# [EXERCISE DIRECTIONS]
In the records below, take the lines from the one with "Comparing the boxes" through the one with "LGVs UK All" and write them out again with "tallest" changed to "largest" and nothing else altered.

# [SOURCE MATERIAL]

━━━━━━━━━━━━━━━━

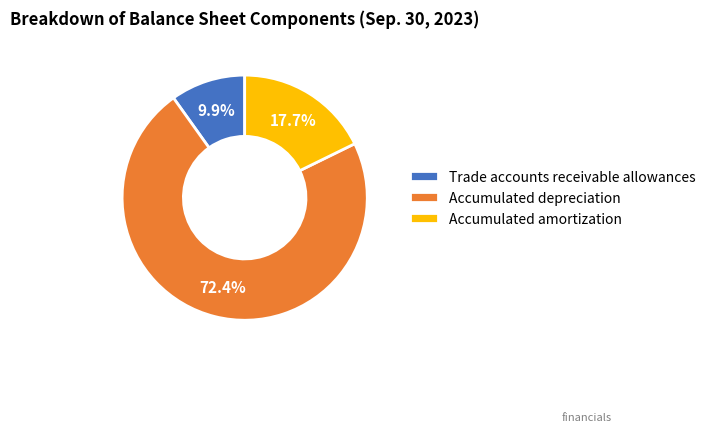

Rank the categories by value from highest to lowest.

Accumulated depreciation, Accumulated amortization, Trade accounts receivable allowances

━━━━━━━━━━━━━━━━

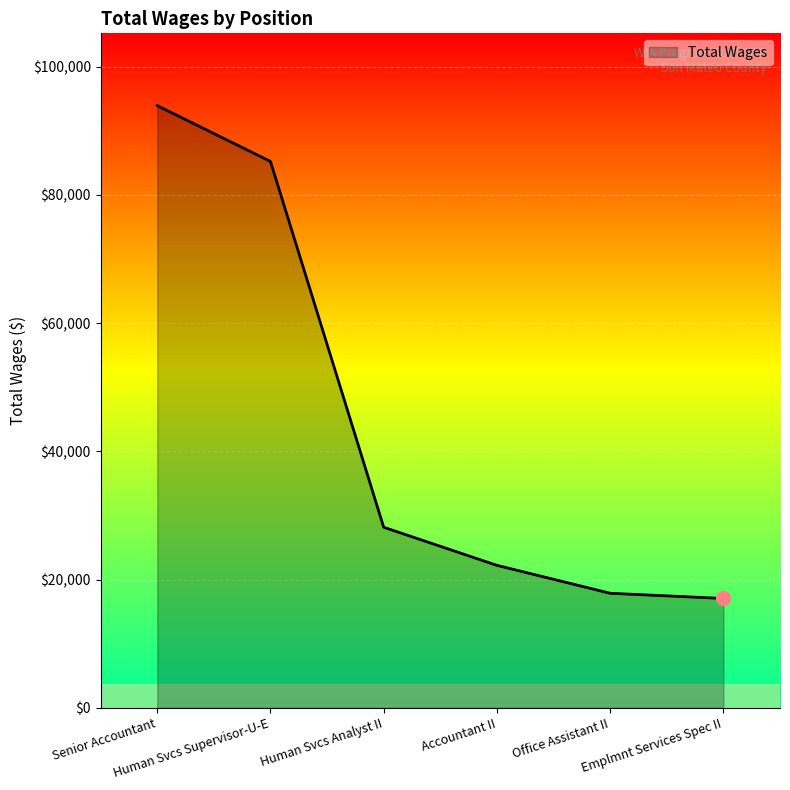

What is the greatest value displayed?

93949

━━━━━━━━━━━━━━━━

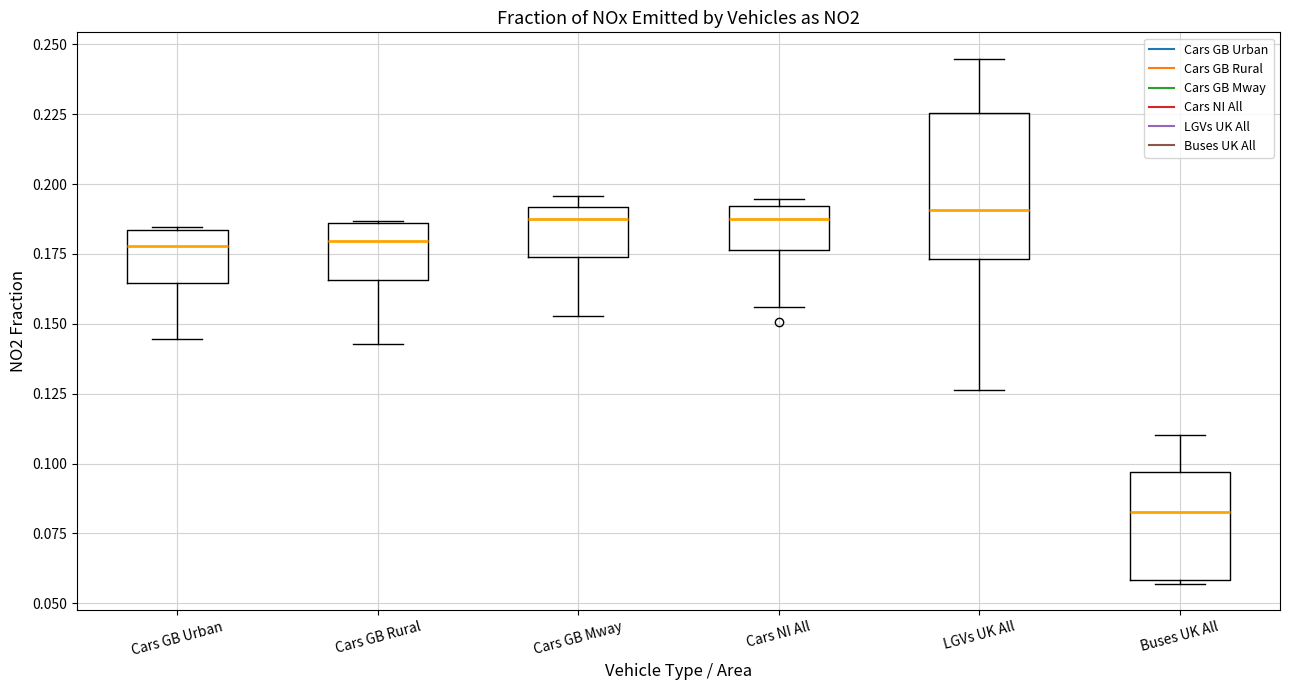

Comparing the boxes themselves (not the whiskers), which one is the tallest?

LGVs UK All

━━━━━━━━━━━━━━━━

# [ANSWER TO THIS PROBLEM]
Comparing the boxes themselves (not the whiskers), which one is the largest?

LGVs UK All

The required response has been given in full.